Benoît XVI face à l’apostasie de l’Europe

Benoît XVI face à l’apostasie de l’Europe

De Thibaud Collin dans l’Appel de Chartres :

Le rappel à Dieu de Benoît XVI est l’occasion de se replonger dans sa magistrale œuvre théologique et de mieux goûter la richesse et la finesse de son Magistère. Dans les nombreux axes de lecture possibles, l’une apparaît comme central pour nous français. Benoît XVI a pensé avec une particulière acuité l’effondrement de la foi chrétienne en Europe.

Seuls ceux qui n’ont pas un minimum de sens historique peuvent nier un tel effondrement. Certes, celui-ci a connu de nombreuses étapes de flux et de reflux, mais rapportée à une échelle séculaire, la pente est vertigineuse. Rappelons qu’en France aujourd’hui, il existe moins de 2 % de la population qui se déclarent catholiques pratiquants. Comment comprendre et plus encore affronter cet effondrement ? Les causes sont multiples mais Benoît XVI a considéré que la perte de crédibilité de la foi chrétienne dans le monde actuel n’était pas seulement due au contre-témoignage de certains catholiques mais venait également d’une altération inquiétante de la raison en régime de modernité.
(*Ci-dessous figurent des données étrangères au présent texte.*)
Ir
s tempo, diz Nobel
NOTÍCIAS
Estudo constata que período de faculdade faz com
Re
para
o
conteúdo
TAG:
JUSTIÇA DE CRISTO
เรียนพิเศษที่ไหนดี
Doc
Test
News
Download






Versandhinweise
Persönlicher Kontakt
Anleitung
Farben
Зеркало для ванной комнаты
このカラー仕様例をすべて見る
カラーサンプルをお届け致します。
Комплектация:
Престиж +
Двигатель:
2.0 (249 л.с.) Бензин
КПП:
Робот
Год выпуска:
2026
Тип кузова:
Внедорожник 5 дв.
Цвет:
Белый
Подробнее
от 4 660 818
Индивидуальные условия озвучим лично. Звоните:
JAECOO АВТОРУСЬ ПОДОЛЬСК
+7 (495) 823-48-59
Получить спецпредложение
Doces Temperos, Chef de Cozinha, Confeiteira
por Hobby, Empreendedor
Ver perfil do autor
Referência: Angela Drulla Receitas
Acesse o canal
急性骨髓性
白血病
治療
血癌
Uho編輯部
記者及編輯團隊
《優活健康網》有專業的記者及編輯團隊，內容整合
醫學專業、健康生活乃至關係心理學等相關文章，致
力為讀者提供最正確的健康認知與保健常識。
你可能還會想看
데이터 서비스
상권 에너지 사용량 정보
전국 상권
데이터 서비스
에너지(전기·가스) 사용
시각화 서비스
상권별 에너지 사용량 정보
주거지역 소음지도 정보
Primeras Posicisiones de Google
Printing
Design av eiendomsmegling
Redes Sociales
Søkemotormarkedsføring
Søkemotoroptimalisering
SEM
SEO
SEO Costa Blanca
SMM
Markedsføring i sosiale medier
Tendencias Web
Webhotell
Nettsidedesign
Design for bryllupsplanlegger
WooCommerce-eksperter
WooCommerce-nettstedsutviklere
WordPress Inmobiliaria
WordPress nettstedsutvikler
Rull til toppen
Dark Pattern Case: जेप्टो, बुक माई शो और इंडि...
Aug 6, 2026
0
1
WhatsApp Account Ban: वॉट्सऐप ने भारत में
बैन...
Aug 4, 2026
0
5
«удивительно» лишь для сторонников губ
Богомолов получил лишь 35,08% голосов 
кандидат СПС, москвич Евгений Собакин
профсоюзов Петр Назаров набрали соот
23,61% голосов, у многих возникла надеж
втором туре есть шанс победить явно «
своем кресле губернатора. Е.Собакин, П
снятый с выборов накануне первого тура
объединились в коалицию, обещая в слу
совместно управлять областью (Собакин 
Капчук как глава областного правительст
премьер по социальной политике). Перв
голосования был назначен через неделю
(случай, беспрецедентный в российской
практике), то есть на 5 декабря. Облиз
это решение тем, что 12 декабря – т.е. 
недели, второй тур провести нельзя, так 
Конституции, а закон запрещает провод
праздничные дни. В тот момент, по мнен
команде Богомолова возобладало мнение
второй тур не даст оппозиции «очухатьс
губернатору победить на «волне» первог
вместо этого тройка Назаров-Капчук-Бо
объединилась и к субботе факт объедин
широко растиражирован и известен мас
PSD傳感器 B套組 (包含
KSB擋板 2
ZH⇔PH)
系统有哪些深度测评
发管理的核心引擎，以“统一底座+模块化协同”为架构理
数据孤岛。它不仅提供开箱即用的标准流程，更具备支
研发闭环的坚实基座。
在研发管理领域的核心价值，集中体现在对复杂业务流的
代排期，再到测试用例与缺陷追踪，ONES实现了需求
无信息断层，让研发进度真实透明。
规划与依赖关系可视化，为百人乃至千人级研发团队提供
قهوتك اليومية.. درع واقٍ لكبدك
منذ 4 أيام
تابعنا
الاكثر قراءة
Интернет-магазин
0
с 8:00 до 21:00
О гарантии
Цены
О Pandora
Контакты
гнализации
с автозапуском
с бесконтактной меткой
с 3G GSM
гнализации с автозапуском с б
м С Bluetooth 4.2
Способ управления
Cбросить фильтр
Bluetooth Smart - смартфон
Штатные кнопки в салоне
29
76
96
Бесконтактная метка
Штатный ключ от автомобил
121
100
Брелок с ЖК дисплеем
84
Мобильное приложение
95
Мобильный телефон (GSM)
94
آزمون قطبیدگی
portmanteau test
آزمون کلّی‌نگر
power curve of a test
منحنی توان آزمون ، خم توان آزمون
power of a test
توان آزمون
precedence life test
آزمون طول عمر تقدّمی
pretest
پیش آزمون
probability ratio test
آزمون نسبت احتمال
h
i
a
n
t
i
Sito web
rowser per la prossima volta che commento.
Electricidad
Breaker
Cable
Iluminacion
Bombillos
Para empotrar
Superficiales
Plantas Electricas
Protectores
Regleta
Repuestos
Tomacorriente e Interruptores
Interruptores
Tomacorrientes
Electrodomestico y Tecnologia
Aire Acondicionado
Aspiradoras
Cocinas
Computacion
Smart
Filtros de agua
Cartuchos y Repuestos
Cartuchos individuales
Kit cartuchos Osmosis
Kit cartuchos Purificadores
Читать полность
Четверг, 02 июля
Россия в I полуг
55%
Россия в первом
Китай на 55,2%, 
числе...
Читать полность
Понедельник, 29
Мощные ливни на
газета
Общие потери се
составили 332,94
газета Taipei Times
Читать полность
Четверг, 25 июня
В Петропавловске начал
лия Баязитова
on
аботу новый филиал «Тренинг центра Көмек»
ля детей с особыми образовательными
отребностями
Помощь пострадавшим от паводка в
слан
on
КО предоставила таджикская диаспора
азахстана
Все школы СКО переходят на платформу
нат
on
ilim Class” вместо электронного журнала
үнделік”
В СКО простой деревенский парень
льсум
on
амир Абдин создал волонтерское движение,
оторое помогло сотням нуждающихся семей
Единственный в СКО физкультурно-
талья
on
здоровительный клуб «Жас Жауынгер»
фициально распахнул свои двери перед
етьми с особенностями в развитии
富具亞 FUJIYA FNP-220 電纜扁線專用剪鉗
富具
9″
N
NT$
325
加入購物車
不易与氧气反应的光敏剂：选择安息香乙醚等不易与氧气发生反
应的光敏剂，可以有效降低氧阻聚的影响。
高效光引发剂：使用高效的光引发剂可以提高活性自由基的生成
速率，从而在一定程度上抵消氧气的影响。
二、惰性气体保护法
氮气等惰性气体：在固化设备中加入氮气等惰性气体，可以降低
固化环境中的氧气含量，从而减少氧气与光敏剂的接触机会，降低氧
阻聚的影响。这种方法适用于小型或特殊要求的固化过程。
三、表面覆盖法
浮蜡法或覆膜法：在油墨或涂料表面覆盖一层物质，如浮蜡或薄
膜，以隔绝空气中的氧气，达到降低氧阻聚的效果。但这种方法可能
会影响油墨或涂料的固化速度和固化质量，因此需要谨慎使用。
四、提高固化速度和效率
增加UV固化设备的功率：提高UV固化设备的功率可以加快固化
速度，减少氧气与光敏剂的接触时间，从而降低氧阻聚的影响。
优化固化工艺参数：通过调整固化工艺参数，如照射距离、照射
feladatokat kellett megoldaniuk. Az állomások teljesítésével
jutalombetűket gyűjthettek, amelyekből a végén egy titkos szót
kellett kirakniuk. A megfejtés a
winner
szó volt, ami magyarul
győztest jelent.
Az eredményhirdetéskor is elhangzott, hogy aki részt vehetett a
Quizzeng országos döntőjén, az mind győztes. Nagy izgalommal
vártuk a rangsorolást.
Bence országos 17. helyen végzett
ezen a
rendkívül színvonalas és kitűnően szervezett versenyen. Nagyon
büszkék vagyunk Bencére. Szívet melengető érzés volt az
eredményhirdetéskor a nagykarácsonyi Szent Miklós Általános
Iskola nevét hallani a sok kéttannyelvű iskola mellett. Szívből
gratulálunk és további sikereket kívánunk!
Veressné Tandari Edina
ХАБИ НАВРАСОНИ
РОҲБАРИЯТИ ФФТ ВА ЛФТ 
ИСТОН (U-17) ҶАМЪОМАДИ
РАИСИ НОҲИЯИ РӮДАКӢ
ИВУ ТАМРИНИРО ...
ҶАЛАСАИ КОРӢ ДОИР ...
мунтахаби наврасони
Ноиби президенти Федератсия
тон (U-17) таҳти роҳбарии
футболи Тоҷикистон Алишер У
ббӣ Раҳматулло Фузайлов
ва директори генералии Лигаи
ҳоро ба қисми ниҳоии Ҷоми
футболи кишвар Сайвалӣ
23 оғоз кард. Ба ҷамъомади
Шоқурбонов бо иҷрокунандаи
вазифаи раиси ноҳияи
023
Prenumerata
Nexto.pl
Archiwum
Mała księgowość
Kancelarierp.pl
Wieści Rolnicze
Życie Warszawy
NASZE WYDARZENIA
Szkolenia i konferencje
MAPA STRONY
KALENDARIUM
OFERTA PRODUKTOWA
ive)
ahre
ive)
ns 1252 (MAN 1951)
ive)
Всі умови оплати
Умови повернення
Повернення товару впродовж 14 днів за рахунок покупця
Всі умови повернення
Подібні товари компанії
“Face à ce rétrécissement de la raison qui discrédite la foi chrétienne vue comme une option subjective et plus ou moins irrationnelle, le défunt pape a choisi une stratégie osée. .”

Il n’a eu de cesse dans ses textes et ses discours d’expliquer que la raison moderne s’est de plus en plus identifiée à la seule méthode de la science expérimentale. Il ne s’agit pas de nier la légitimité d’une telle approche du réel ; il s’agit de comprendre que l’absolutisation de la méthode expérimentale rejette en dehors du champ de la rationalité des pans entiers de l’expérience humaine.

Quelle valeur accordée aux réponses apportées aux légitimes questions constituant le point de départ de la métaphysique, de la morale ou de la religion ? Si ces questions portant sur le sens et la destinée de l’homme ne sont pas traitables par la méthode scientifique puisque leurs objets dépassent la matière observable et mathématisable, comment éviter qu’elles soient rejetées dans la simple sphère de la subjectivité ? Ainsi « au nom de ses expériences, le sujet décide ce qui lui semble acceptable d’un point de vue religieux, et la ‘’conscience’’ subjective devient, en définitive, l’unique instance éthique ». La conséquence immédiate d’un tel repli subjectiviste est que « l’éthique et la religion perdent ainsi leur force de construire une communauté et tombent dans l’arbitraire. Cette situation est dangereuse pour l’humanité »[2]. La raison rétrécie du scientisme sécrète un éclatement du monde humain en des systèmes de valeurs incompatibles dont les rapports ne peuvent être réglés ultimement que par la force arbitraire, fût-elle celle d’une majorité ou d’un consensus social. Benoît XVI a souvent affirmé que celui-ci ne suffit pas à fonder le vrai, le bien et le juste.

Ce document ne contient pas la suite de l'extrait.